I was really looking forward to seeing Halvor Moorshead at the seminar as I have been a Family Chronicle subscriber for years and Internet Genealogy subscriber since the first issue. I was even mentioned in an article in one issue. I had also sent in an article for the first book on Brick Wall solutions as had Marion and Earl. The seminar was to be in the meeting room of the main library in Spokane. About a month before the seminar, I noticed in the libraries monthly newsletter, a small blurb stating all the Spokane libraries would be closed on May 5th for a training day for all the librarians. That was the day for our seminar at the library. A quick E-mail to our local program director verified we were to have the first floor and the parking garage all to ourselves all day May 5th. It worked out well.
Before the seminar started, Halvor wandered through the crowd greeting people who had come for the seminar. His first session was on The Internet 2007 What's New and What's Coming. As he started, he gave the URL of the articles and notes he used in the handout. He began by telling us that we used to always say to interview your oldest relatives; then start back from there. That is unchanged, but today many new records appear on the internet daily. Look up the census for your family, check out Proquest Heritage Quest, Ancestry and Automated Research. Learn to use Google effectively. One example is to put your ancestor in Google followed by his date of birth three dots and date of death (example Hansen 1870...1961) and Google will search between those dates for Hansen hits. This is a way to cut down the huge number of hits if your surname is common.
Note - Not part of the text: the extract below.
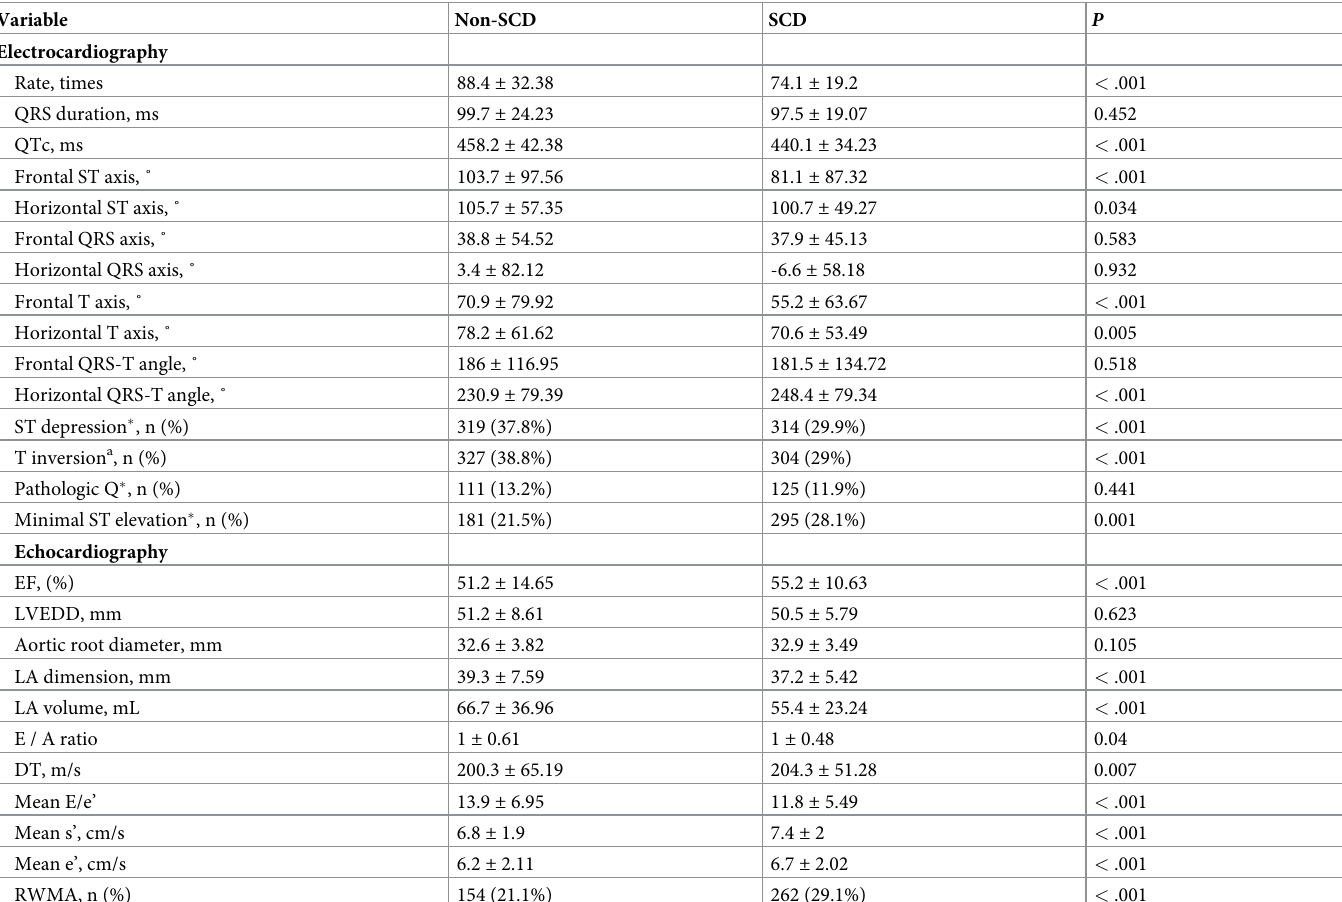
Table 3. Relation between coronary artery disorder and variables in electrocardiography and echocardiography.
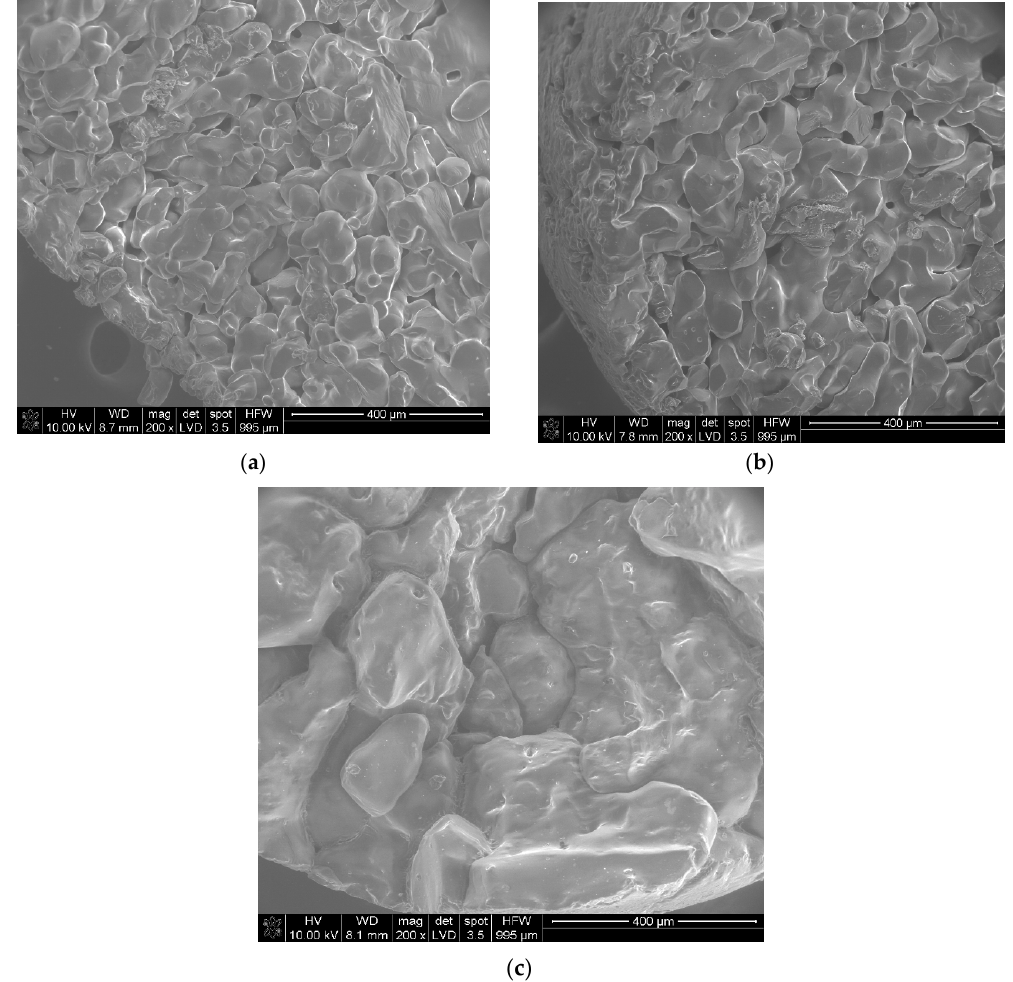
Figure 2. SEM images of cross-sectioned prill surface at a magnification of 200 × : ( a ) AN-PP8; ( b ) AN-PP7; ( c ) AN-F.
Next was the session on Researching Old Newspapers Online, He said there is no way to know how many pages are online but Internet Genealogy's estimate is 200 million pages and every word can be searched. Two to five million pages are being added each month. He also explained the Smith, Sanders, and Moorshead Rule for estimating the number of names in a database. Smith surname has about 1 percent of any database, Sanders about 0.1 percent and Moorshead about one in a million. So if a database says it has 5 million names it should contain 5 Moorsheads, 5000 Sanders and 50,000 Smiths. Try it out. It does seem to work. Not exact each time but close.
After lunch, Halvor's third topic was The Web 2.0. This was about sharing and community building, Blogs, RSS, Podcasts, and Wikis. A Wiki is the program used to create something like Wikipedia. It allows anyone to change the website to add or edit information on the website without getting the webmaster to do it for you. Is this a good thing or will bad people trash it?
I think many people have accessed Wikipedia online and it is now about ten times bigger than the Encyclopedia Britannica online and still growing. We may see a huge online family tree Wiki with millions of genealogists contributing. Google Books and the Million Book Project from the Carnegie Mellon University are scanning 1200 to 3000 pages an hour. Data storage is no longer a problem. Soon we will have a TeraByte hard drive (a TeraByte is equal to 1000 GigaBytes). The whole Library of Congress 29 million books will fit on 17 to 20 TeraBytes.
The last session was on Dating Old Photographs, and he explained the technical processes but warned that this can be misleading sometimes. He showed an ad for a photographer from an 1890s newspaper. In the ad it said the photographer made copies of old photographs. Thus, if you had a 30 year old tintype and he made a copy on a cabinet card you might think the photograph was from the 1890s not from the 1860s when the first photograph was taken. Check the hairstyles, ladies dresses, poses. All these are clues to help you date a photograph.
Halvor Moorshead is an excellent speaker. If you get a chance to hear him speak, be sure not to pass it up.